> _PROBLEM DETAILS_:
Among the entries that follow, some lines contain the word "يناير". Show all of them.

(Extracted page text data)
····················

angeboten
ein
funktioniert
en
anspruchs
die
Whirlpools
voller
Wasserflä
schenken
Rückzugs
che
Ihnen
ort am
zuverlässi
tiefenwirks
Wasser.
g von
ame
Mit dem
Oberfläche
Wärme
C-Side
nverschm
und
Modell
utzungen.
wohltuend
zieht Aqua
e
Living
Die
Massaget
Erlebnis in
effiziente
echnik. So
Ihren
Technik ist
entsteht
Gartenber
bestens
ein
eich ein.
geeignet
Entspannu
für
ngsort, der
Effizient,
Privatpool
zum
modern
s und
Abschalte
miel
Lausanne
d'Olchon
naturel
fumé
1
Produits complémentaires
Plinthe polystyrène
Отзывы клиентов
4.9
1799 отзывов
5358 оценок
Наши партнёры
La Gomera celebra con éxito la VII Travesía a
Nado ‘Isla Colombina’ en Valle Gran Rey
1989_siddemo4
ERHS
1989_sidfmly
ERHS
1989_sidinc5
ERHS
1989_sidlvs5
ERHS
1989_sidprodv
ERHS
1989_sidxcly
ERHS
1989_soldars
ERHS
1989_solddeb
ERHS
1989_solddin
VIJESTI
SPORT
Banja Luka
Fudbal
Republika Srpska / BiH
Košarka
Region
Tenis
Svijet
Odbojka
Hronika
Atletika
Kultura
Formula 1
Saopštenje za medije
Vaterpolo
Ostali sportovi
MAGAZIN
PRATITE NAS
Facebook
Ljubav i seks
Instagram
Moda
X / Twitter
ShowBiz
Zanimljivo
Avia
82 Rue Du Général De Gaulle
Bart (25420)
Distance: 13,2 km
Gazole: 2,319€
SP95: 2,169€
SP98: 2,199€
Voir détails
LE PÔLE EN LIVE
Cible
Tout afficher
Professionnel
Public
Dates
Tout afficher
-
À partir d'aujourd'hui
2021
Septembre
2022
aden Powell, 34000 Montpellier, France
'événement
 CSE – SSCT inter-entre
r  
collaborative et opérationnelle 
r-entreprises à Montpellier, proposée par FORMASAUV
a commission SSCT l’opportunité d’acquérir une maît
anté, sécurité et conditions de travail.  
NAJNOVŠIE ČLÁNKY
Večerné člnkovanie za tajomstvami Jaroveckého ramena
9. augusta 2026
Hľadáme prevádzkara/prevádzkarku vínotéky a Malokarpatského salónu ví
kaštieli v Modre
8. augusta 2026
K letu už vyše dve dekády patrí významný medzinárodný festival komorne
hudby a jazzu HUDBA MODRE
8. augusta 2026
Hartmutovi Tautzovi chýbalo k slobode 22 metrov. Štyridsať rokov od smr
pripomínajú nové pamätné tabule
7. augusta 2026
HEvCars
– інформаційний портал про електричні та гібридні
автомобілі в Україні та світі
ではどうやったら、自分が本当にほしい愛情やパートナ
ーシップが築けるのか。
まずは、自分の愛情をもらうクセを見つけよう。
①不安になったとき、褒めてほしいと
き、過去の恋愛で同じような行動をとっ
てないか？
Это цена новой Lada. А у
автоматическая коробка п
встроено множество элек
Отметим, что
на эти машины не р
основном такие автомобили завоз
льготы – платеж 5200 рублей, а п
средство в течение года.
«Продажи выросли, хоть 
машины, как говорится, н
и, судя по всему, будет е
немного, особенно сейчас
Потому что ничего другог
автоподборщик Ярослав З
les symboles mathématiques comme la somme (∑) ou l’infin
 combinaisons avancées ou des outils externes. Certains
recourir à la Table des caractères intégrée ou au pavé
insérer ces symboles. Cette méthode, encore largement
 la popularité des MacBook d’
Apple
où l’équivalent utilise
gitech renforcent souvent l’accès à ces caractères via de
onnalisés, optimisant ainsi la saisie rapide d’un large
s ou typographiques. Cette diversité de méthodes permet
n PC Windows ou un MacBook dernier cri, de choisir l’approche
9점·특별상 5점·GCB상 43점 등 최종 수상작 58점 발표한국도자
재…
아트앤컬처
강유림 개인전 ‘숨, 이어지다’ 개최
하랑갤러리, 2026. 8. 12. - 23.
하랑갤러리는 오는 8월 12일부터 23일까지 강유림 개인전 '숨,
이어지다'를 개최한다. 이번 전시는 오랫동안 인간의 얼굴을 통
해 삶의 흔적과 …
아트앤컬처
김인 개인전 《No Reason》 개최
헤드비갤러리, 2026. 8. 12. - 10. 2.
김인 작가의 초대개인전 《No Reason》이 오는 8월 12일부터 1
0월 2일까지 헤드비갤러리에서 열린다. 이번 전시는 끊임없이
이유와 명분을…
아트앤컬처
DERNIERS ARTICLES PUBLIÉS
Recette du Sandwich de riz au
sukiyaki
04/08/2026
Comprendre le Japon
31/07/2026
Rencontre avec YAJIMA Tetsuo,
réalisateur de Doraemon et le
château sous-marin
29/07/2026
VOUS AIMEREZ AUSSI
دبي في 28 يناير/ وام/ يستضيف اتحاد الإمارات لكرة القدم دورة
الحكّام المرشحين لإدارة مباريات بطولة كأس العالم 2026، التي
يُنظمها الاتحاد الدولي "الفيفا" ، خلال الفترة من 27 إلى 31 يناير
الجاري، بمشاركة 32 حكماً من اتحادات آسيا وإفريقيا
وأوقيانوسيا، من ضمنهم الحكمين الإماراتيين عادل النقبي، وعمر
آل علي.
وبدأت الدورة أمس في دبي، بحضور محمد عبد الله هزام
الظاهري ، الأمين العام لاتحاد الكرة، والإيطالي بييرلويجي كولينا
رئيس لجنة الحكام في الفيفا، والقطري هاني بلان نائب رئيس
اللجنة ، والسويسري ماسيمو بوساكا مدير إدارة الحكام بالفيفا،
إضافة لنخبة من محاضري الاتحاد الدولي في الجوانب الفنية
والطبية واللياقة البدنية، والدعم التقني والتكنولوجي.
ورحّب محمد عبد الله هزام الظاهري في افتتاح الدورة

····················

> _ANSWER TO THE PROBLEM_:
دبي في 28 يناير/ وام/ يستضيف اتحاد الإمارات لكرة القدم دورة
يُنظمها الاتحاد الدولي "الفيفا" ، خلال الفترة من 27 إلى 31 يناير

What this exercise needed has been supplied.